Z powodu złej pogody i gęstej mgły start sztafet został opóźniony o 30 minut, co i było powodem zamieszania w naszym zespole i opóźnieniem Karola w pierwszej zmianie na start o 1 min. 30 sek. Warto dodać, że dla Jukny, podopiecznego Szkoły Sportowej Samorządu Rejonu Wileńskiego, był to debiut w seniorskiej kadrze Litwy.

Rosjanie byli najlepsi także w austriackim Hochfilzen, gdzie wyprzedzili Francuzów i Norwegów. W czwartek skład podium był identyczny, jednak tym razem to Skandynawowie zajęli drugie miejsce.

Te trzy sztafety prowadziły praktycznie od początku do końca rywalizacji, choć momentami w czołówce znajdowali się również Niemcy. Bjoerndalen, rekordzista pod względem liczby zwycięstw w narciarskim PŚ, miał w momencie ostatniej zmiany ok. minuty przewagi nad Szipulinem oraz Francuzem Quentinem Fillonem Mailletem.

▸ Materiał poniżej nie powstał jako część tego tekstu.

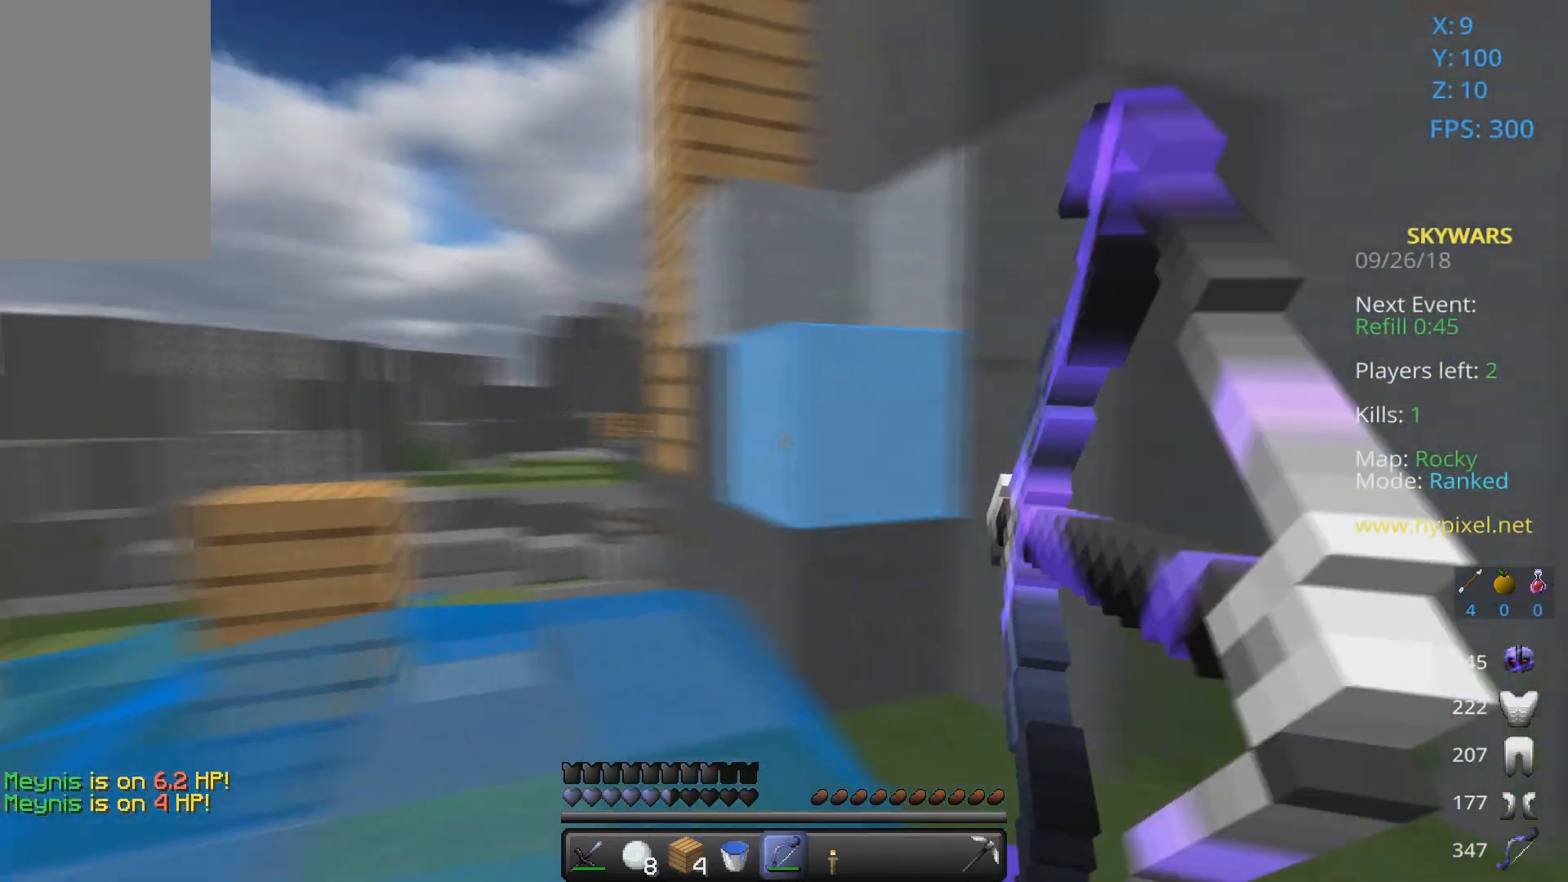
{"keys": ["s"], "mouse": ["left", "right"], "events": []}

Rosjanin konsekwentnie niwelował jednak stratę, a po ostatnim strzelaniu był już tylko 9,4 s za Norwegiem. Wyprzedził Bjoerndalena kilkadziesiąt metrów przed metą.

Tego dnia w Oberhofie panowały bardzo niekorzystne warunki atmosferyczne. Przez cały okres rywalizacji nad trasą unosiła się mgła, przez którą organizatorzy opóźnili start o pół godziny. Poza tym wiał dość silny wiatr, co przełożyło się na słabsze strzeleckie wyniki wszystkich uczestników. Z wyjątkiem Bułgarów, wszystkie ekipy musiały pokonać co najmniej jedną karną rundę.

Na piątek zaplanowano sprint kobiet, a dzień później w tej samej konkurencji wystartują mężczyźni. Czwarta runda Pucharu Świata zakończy się w niedzielę, po biegach ze startu wspólnego.